### What the exercise asks
Return every line of the material below that contains the string "Helvetica", matching case exactly.

(Data excerpts)

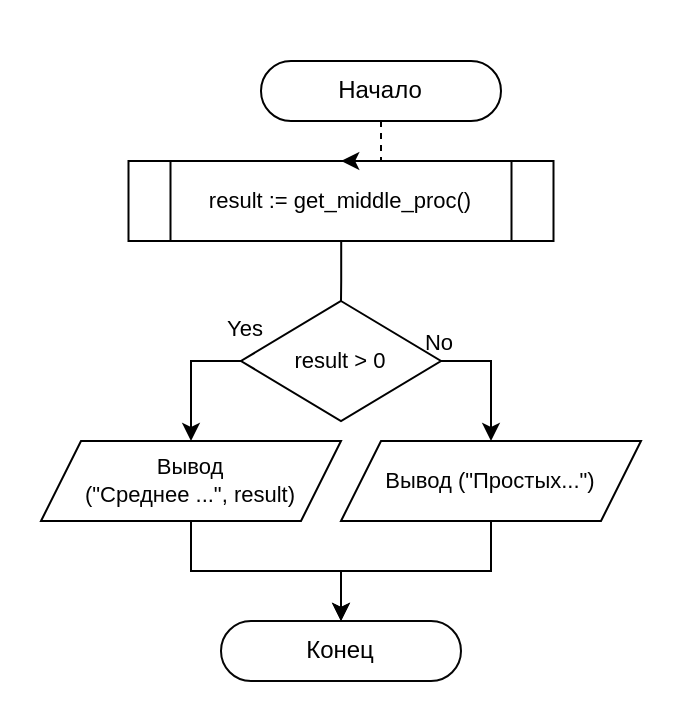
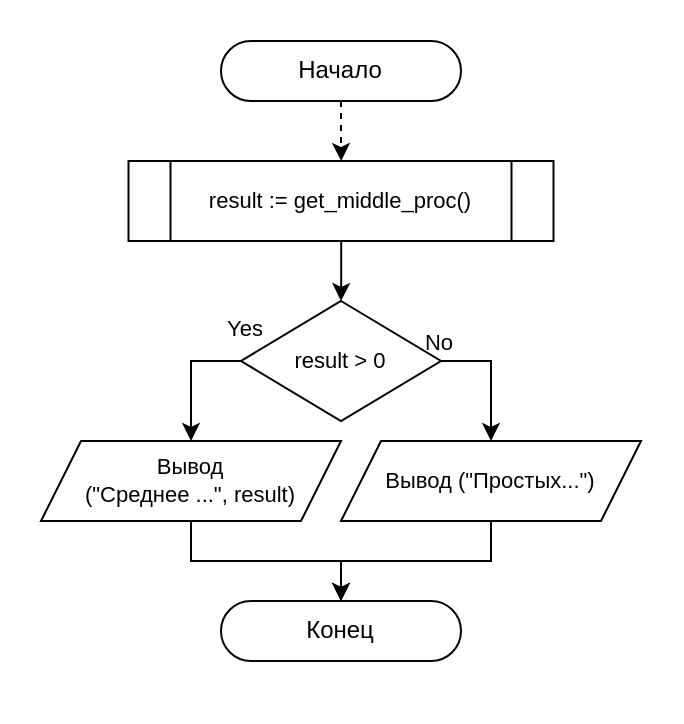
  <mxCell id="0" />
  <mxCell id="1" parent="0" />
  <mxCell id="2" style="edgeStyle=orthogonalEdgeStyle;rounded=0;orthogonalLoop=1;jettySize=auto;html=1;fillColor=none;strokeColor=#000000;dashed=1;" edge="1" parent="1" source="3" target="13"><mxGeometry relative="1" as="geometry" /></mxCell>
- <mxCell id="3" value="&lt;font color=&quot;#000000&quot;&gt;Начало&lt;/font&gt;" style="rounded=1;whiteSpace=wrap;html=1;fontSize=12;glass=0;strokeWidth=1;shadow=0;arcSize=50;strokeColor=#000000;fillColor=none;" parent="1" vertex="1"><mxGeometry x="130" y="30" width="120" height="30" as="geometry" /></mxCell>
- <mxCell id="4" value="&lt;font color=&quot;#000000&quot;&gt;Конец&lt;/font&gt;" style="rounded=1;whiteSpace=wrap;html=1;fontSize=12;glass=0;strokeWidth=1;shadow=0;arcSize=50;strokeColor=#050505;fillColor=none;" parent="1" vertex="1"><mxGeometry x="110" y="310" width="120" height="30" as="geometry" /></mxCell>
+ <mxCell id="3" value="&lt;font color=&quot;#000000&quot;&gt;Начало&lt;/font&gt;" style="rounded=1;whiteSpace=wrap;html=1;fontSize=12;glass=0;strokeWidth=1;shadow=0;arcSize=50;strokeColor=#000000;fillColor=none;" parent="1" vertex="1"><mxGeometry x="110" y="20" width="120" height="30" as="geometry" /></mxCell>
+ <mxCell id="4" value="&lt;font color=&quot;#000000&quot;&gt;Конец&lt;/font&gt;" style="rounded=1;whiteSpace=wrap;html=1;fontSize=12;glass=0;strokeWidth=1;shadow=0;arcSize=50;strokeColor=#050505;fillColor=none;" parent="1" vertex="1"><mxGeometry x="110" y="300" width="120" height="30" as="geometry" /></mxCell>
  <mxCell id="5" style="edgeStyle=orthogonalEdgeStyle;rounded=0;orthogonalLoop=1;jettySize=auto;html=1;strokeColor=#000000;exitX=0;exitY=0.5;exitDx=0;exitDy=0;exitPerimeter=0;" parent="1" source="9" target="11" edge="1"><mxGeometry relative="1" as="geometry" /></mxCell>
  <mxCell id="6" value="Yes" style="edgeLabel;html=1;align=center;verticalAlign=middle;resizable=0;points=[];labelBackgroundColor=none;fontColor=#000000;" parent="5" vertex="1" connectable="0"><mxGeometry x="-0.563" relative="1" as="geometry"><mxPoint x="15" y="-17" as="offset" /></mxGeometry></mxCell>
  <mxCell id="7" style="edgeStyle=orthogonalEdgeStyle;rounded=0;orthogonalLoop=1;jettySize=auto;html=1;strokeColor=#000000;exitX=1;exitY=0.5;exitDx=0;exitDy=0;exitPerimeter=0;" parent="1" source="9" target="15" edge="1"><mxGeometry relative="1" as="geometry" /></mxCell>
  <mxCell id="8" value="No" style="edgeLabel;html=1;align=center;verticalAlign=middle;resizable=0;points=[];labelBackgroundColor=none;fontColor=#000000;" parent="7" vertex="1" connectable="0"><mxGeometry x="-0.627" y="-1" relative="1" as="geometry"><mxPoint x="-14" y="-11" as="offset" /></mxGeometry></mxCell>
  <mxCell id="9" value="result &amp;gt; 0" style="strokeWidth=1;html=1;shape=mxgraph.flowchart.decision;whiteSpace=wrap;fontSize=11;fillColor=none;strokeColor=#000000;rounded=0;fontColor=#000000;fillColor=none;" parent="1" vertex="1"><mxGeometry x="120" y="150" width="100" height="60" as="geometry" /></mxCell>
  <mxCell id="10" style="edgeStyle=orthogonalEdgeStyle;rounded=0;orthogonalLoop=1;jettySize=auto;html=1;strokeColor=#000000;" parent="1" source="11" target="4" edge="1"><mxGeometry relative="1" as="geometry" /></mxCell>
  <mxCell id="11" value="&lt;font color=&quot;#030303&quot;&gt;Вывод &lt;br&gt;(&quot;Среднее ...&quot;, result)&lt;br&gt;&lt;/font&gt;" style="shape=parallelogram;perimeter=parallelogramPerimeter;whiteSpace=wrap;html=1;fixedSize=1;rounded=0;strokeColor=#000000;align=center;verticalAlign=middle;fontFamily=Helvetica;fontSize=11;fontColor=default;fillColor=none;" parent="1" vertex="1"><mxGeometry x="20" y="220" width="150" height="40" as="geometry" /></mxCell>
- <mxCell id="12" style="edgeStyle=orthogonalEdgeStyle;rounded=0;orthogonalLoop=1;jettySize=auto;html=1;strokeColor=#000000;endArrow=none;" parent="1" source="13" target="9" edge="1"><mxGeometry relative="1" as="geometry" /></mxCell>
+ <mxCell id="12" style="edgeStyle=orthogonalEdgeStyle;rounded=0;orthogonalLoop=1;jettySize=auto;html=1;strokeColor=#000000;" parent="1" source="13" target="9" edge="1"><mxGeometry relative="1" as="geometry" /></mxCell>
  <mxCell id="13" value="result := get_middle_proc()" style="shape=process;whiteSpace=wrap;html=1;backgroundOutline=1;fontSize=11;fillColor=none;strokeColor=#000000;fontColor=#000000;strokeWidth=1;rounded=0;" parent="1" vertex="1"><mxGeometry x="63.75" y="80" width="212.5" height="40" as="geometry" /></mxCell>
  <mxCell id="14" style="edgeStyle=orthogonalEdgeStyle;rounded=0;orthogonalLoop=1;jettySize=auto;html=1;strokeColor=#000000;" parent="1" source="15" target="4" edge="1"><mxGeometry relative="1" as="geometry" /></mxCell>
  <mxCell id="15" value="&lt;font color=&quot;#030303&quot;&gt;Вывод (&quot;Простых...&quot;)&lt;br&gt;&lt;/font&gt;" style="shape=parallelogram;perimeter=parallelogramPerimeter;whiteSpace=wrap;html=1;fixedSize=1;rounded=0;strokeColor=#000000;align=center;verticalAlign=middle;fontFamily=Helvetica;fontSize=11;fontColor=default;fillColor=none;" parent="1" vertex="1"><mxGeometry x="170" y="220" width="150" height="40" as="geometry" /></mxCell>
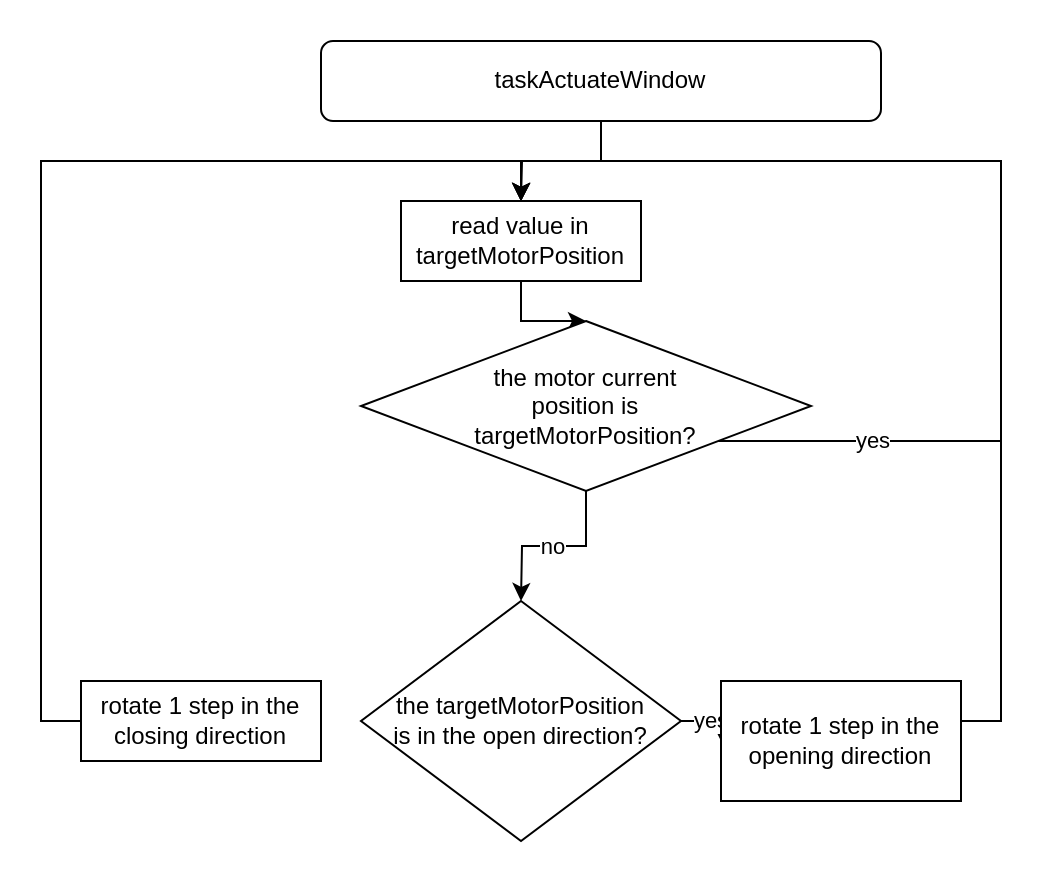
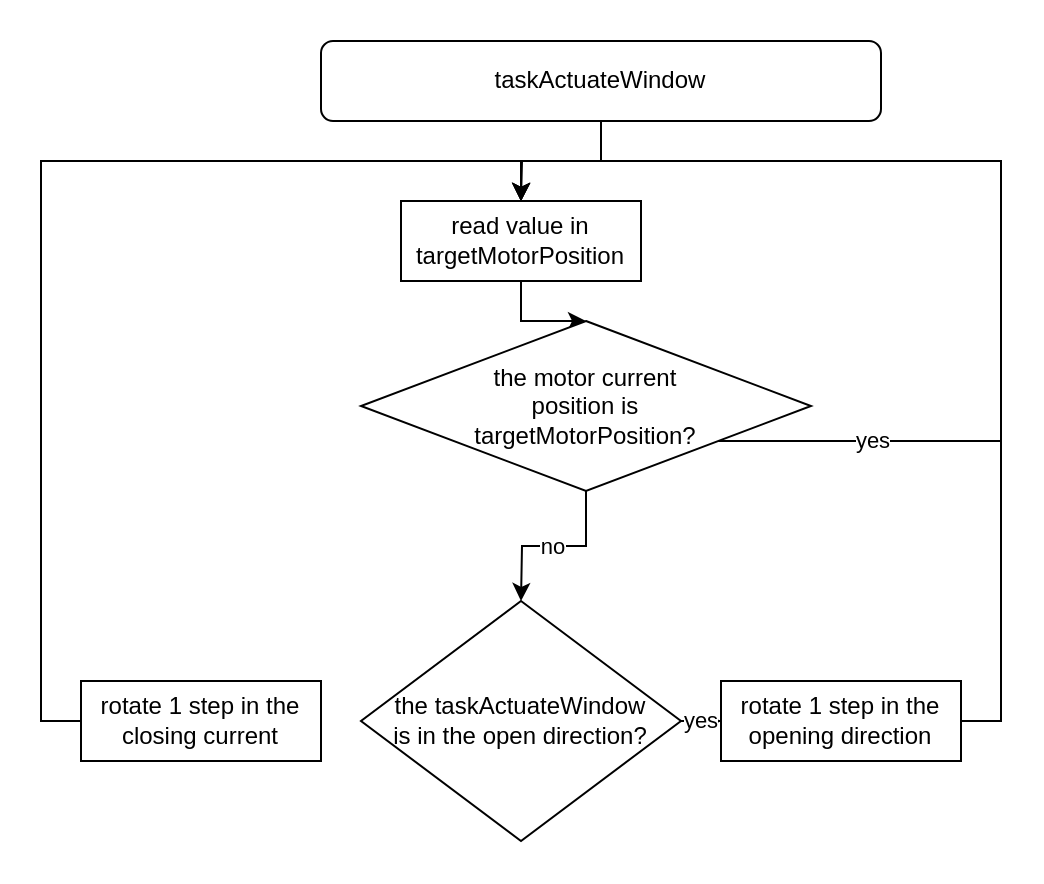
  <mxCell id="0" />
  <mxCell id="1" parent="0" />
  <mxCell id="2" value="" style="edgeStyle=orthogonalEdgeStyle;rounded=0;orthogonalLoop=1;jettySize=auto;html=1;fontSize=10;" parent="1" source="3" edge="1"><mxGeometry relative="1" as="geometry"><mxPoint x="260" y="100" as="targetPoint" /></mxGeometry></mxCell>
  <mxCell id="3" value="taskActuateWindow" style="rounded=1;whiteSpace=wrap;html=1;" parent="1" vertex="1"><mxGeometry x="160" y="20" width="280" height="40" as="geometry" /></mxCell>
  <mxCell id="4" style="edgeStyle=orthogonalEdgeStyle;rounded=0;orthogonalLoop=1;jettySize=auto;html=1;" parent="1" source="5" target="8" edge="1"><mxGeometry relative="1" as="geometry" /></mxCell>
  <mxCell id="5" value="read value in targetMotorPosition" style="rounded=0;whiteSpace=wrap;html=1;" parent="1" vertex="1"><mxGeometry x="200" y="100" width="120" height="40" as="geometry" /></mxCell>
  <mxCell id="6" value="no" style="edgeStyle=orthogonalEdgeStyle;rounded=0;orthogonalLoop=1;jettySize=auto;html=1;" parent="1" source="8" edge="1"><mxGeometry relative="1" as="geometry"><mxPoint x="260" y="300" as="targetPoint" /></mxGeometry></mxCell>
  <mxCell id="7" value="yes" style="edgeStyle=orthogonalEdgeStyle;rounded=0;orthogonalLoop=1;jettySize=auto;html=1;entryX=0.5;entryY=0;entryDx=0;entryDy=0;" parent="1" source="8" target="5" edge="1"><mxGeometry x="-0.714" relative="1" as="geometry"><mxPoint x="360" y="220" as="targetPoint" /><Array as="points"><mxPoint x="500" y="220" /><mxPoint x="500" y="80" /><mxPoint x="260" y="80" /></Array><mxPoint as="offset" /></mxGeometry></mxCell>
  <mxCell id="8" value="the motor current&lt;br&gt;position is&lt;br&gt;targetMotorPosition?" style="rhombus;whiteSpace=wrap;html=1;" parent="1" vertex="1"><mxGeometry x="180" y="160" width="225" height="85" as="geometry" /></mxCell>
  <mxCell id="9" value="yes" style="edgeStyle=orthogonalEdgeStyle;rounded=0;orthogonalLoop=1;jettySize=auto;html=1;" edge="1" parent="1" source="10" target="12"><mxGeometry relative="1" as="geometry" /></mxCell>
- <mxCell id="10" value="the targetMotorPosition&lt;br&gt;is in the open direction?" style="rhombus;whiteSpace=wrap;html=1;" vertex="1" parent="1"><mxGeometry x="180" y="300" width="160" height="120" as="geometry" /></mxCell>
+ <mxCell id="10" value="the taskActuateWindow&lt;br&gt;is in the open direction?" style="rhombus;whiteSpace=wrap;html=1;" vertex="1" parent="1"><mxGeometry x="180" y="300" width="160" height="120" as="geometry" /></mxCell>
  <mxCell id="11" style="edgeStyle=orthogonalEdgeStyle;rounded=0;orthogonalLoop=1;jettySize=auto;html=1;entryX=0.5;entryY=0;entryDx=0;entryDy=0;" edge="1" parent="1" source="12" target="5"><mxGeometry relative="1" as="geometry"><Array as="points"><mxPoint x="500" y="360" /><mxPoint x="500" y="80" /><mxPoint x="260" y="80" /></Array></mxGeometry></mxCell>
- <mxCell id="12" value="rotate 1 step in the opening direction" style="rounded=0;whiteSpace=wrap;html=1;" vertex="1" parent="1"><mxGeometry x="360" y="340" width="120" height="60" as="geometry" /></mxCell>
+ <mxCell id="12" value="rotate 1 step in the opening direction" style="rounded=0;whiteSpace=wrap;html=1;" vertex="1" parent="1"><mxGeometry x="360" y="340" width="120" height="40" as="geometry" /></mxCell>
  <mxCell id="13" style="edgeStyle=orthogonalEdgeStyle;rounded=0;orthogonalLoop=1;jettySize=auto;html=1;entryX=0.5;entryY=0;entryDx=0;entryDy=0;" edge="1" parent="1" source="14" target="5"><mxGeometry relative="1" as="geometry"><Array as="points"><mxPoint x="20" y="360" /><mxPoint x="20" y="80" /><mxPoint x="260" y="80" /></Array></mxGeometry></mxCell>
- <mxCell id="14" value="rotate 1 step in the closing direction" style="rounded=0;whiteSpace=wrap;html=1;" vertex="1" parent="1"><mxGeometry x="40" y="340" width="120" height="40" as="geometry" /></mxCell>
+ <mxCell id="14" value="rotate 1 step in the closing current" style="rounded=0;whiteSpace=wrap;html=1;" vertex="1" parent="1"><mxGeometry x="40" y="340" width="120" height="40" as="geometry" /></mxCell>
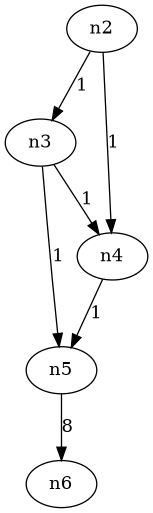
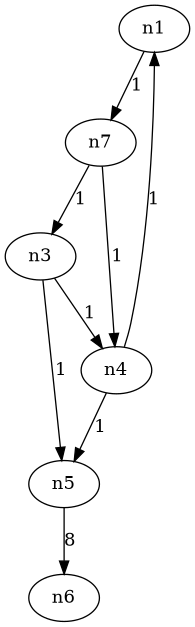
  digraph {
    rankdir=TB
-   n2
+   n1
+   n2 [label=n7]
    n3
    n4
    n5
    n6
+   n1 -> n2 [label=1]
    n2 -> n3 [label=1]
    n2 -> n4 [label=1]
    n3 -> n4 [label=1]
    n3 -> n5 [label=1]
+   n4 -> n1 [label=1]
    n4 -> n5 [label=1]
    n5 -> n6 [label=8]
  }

### Written solution
  <mxCell id="11" value="&lt;font color=&quot;#030303&quot;&gt;Вывод &lt;br&gt;(&quot;Среднее ...&quot;, result)&lt;br&gt;&lt;/font&gt;" style="shape=parallelogram;perimeter=parallelogramPerimeter;whiteSpace=wrap;html=1;fixedSize=1;rounded=0;strokeColor=#000000;align=center;verticalAlign=middle;fontFamily=Helvetica;fontSize=11;fontColor=default;fillColor=none;" parent="1" vertex="1"><mxGeometry x="20" y="220" width="150" height="40" as="geometry" /></mxCell>
  <mxCell id="15" value="&lt;font color=&quot;#030303&quot;&gt;Вывод (&quot;Простых...&quot;)&lt;br&gt;&lt;/font&gt;" style="shape=parallelogram;perimeter=parallelogramPerimeter;whiteSpace=wrap;html=1;fixedSize=1;rounded=0;strokeColor=#000000;align=center;verticalAlign=middle;fontFamily=Helvetica;fontSize=11;fontColor=default;fillColor=none;" parent="1" vertex="1"><mxGeometry x="170" y="220" width="150" height="40" as="geometry" /></mxCell>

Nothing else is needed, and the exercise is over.